I have designed an SQL aggregate function in Oracle that bitwise XORs all MD5 sums of the values stored in a column.
For example, if my table is:
+-----+----------+---------+
| Key | Sequence | Value |
+-----+----------+---------+
| 1 | 1 | 'Hello' |
| 1 | 2 | 'World' |
| 2 | 1 | '1234' |
| 3 | 0 | (empty) |
| 4 | 1 | 'Hello' |
| 4 | 3 | 'World' |
+-----+----------+---------+
I can run the following query in Oracle:
with t AS (select 1 key, 1 sequence, 'Hello' value FROM dual
union all select 1, 2, 'World' from dual
union all select 2, 1, '1234' from dual
union all select 3, 0, '' from dual /* ... */
)
select key, md5_agg(value) from t group by key
and get (unfortunately aggregate functions in Oracle ignore NULL values and '' is considered as NULL)
+---+----------------------------------+
|key| md5_agg(value) |
+---+----------------------------------+
| 1 | 7EBD0B1DA67F965F802D31DF25C4B321 |
| 2 | 81DC9BDB52D04DC20036DBD8313ED055 |
| 3 | 00000000000000000000000000000000 |
| 4 | 7EBD0B1DA67F965F802D31DF25C4B321 |
+---+----------------------------------+
I would like to use this approach to compare if the contents of some columns are equal when I compare subsets of the same table (think of finding duplicates in a complex structures that spans over multiple rows in the same table). Here with this results I know that I have the same subsets for keys 1 and 4.

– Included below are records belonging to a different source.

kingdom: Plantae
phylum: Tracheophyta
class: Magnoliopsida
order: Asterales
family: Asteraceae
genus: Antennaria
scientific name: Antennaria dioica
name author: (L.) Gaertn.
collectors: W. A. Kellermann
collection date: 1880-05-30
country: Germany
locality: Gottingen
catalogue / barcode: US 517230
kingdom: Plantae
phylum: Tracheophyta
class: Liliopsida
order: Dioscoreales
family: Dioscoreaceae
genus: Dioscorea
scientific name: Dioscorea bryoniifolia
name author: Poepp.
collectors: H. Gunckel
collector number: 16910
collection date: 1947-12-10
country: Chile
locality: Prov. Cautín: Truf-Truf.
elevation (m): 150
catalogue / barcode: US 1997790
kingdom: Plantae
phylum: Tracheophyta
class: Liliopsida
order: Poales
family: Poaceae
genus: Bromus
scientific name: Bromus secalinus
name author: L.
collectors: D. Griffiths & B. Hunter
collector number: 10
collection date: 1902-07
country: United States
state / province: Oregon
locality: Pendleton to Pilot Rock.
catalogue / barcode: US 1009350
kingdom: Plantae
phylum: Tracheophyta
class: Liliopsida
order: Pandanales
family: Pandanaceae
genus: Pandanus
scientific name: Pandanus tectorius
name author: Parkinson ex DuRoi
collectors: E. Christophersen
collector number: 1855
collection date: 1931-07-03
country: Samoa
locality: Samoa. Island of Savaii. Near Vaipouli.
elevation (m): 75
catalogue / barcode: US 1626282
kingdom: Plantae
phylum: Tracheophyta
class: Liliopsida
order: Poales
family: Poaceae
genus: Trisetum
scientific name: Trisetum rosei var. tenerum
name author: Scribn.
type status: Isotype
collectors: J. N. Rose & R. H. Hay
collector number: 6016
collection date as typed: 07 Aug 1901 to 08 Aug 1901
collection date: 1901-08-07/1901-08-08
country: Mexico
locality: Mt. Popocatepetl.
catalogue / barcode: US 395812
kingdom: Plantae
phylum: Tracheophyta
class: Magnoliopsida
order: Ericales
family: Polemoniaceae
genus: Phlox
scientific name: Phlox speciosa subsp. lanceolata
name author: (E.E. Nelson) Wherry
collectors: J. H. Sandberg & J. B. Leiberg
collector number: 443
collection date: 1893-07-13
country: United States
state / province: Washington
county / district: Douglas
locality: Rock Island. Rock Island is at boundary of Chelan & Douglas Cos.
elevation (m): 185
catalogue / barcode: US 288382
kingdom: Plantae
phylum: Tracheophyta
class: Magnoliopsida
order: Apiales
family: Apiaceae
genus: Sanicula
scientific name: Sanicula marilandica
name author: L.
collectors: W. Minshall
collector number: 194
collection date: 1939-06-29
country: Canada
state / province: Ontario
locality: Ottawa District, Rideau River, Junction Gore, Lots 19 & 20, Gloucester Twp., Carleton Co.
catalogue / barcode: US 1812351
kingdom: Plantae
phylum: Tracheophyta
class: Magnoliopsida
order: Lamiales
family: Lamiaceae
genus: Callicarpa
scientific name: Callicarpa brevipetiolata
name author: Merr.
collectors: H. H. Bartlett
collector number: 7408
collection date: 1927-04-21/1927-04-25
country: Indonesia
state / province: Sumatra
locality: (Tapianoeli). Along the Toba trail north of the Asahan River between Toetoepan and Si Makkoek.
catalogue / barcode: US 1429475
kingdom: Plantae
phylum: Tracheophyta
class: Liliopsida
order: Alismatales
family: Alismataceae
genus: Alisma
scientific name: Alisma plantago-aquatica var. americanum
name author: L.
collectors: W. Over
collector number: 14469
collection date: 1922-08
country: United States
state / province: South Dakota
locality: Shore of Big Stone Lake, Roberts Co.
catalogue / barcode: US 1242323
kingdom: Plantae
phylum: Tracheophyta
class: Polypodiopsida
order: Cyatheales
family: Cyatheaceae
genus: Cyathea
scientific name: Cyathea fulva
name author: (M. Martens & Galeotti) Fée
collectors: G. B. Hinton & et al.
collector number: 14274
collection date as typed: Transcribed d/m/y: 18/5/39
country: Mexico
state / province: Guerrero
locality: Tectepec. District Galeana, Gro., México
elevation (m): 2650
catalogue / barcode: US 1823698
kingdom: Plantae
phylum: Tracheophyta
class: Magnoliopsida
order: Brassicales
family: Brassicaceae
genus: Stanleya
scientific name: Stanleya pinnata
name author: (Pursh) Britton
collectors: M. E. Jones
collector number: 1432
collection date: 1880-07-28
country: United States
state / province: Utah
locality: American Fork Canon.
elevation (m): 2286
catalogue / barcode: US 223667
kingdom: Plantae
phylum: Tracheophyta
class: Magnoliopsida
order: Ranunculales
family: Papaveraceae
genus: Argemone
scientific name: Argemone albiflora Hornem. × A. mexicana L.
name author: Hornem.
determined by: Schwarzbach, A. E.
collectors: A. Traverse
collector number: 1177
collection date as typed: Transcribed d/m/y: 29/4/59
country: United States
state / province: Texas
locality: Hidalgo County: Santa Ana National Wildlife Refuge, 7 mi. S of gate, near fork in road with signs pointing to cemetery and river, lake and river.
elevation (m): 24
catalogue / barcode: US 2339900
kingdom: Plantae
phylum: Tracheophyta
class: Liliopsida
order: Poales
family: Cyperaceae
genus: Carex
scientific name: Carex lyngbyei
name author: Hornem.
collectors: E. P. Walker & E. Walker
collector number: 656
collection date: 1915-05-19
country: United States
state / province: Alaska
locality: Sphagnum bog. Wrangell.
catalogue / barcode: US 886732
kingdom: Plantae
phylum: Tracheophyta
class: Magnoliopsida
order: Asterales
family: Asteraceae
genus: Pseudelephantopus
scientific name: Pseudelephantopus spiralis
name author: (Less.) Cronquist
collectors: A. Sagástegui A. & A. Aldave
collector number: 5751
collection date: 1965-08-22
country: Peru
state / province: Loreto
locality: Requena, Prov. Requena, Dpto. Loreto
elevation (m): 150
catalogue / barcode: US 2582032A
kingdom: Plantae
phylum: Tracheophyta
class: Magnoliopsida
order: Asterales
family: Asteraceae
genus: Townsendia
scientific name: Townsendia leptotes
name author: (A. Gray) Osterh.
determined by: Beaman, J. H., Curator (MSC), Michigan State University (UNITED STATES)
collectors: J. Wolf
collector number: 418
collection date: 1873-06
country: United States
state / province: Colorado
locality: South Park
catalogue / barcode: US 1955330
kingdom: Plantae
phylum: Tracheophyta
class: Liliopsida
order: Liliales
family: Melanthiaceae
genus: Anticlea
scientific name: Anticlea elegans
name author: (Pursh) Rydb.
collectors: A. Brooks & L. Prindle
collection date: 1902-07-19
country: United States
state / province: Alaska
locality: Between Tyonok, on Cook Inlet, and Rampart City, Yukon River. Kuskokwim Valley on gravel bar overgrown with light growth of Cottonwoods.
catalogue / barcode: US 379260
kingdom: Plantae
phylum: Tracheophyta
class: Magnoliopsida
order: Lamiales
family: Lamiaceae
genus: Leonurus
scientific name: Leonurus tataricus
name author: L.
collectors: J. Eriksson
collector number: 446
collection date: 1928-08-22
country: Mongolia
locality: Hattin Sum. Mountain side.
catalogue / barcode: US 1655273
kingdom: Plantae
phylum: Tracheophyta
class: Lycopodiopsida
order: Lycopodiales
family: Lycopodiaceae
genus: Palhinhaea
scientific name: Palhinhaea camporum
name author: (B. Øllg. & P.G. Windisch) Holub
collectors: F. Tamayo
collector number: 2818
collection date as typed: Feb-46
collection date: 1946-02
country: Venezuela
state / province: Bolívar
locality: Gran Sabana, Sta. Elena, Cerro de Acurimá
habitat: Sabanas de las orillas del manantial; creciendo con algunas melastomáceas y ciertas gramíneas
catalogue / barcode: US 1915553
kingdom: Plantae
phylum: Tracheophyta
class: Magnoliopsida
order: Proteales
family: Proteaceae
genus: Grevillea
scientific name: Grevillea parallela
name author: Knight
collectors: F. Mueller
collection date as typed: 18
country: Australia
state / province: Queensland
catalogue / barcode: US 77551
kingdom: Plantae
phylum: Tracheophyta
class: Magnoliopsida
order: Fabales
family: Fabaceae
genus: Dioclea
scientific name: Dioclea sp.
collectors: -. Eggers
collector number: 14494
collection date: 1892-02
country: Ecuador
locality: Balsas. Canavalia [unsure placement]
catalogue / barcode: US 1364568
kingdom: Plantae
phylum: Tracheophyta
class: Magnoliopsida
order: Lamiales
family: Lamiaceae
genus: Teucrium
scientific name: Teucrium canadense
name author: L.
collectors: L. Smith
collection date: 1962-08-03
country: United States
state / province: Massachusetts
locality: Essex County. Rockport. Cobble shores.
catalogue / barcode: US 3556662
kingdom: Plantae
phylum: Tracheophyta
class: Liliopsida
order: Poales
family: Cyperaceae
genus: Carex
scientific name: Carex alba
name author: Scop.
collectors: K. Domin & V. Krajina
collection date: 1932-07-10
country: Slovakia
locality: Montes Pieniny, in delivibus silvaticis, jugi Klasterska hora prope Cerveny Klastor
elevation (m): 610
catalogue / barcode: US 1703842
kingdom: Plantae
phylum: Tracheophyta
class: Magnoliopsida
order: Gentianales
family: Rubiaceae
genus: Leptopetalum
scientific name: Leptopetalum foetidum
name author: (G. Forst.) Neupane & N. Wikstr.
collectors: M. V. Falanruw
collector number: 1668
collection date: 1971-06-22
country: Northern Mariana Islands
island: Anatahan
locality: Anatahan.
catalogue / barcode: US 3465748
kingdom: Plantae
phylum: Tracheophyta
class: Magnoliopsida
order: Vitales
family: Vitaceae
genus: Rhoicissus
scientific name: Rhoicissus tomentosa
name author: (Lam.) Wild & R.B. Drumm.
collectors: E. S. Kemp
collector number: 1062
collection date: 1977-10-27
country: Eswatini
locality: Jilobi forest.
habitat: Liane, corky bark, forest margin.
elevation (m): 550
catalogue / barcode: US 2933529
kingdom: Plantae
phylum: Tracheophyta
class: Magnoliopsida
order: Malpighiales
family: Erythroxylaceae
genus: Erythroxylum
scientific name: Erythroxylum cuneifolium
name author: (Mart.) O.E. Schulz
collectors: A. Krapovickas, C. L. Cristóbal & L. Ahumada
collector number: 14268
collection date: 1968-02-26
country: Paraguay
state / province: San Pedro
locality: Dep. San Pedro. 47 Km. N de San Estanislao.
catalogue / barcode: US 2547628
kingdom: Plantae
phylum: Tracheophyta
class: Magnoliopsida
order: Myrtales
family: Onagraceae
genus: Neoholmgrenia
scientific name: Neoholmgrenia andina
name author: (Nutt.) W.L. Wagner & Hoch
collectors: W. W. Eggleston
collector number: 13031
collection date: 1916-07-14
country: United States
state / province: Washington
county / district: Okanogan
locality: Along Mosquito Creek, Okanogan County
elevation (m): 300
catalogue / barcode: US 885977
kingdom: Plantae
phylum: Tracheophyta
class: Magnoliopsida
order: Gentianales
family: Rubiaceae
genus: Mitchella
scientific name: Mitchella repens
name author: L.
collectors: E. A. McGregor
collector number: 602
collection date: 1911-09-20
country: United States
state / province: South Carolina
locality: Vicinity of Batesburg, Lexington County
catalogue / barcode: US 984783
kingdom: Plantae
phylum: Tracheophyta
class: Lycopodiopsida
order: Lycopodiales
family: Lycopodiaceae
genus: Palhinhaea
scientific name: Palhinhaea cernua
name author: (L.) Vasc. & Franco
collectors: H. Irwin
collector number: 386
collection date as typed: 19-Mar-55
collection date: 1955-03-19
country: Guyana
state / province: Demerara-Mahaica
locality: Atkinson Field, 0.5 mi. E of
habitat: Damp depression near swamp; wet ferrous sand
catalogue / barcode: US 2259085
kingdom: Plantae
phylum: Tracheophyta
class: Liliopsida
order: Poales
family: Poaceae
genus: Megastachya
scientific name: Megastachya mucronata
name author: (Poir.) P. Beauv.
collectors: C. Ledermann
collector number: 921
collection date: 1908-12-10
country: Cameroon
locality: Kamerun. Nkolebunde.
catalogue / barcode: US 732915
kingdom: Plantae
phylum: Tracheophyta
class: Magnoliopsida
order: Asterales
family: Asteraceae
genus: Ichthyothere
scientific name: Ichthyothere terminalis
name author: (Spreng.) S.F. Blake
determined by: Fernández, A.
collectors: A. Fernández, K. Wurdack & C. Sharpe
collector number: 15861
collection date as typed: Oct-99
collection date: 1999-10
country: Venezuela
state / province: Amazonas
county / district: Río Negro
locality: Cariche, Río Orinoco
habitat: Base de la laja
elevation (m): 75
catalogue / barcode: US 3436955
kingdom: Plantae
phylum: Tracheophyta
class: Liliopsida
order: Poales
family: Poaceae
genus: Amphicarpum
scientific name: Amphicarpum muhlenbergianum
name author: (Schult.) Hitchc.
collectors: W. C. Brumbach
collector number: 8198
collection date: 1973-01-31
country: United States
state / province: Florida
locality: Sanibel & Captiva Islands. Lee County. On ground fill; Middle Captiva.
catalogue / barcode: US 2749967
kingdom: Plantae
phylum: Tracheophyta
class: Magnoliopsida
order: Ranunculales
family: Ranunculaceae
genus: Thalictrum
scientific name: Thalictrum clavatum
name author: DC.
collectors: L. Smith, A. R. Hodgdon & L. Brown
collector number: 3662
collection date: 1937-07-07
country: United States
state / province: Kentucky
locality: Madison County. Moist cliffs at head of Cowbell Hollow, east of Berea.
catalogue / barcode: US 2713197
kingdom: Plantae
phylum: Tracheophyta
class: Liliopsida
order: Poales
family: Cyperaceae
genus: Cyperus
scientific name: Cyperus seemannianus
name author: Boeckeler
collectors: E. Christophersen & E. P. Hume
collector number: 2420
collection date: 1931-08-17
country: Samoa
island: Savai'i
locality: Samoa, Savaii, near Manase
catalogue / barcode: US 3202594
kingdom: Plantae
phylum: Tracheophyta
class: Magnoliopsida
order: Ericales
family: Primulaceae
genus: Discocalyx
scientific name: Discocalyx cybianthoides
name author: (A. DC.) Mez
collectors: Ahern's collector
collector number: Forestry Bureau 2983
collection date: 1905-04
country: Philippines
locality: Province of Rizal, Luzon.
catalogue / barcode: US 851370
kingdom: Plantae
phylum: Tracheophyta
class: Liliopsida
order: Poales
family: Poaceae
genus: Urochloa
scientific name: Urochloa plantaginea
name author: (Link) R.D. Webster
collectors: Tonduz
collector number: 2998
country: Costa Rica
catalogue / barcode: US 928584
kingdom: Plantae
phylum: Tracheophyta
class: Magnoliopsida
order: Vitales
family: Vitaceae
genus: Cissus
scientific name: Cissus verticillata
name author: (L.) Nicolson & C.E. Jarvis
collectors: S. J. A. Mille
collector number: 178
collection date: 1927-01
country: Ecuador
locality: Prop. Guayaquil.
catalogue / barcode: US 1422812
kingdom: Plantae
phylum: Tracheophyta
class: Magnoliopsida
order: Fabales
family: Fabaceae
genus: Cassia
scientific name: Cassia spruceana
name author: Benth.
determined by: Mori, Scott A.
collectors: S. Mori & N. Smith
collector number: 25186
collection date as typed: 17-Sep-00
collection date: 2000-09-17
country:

What are the limits of such an approach? Here are the ones I could list:
- This is interesting only if my column contains distinct values. If my columns contains twice the same string, the
xoroperation will be a no-op. - Due to Oracle limitations, if my column contains empty values, they do not count.
With those limitations in mind, is it still possible to infer, from two equal md5_agg results computed from distinct and non-empty values, that the original values make up the same sets?
In order to reformulate, are there odds that the MD5 sums of distinct strings XOR to 0?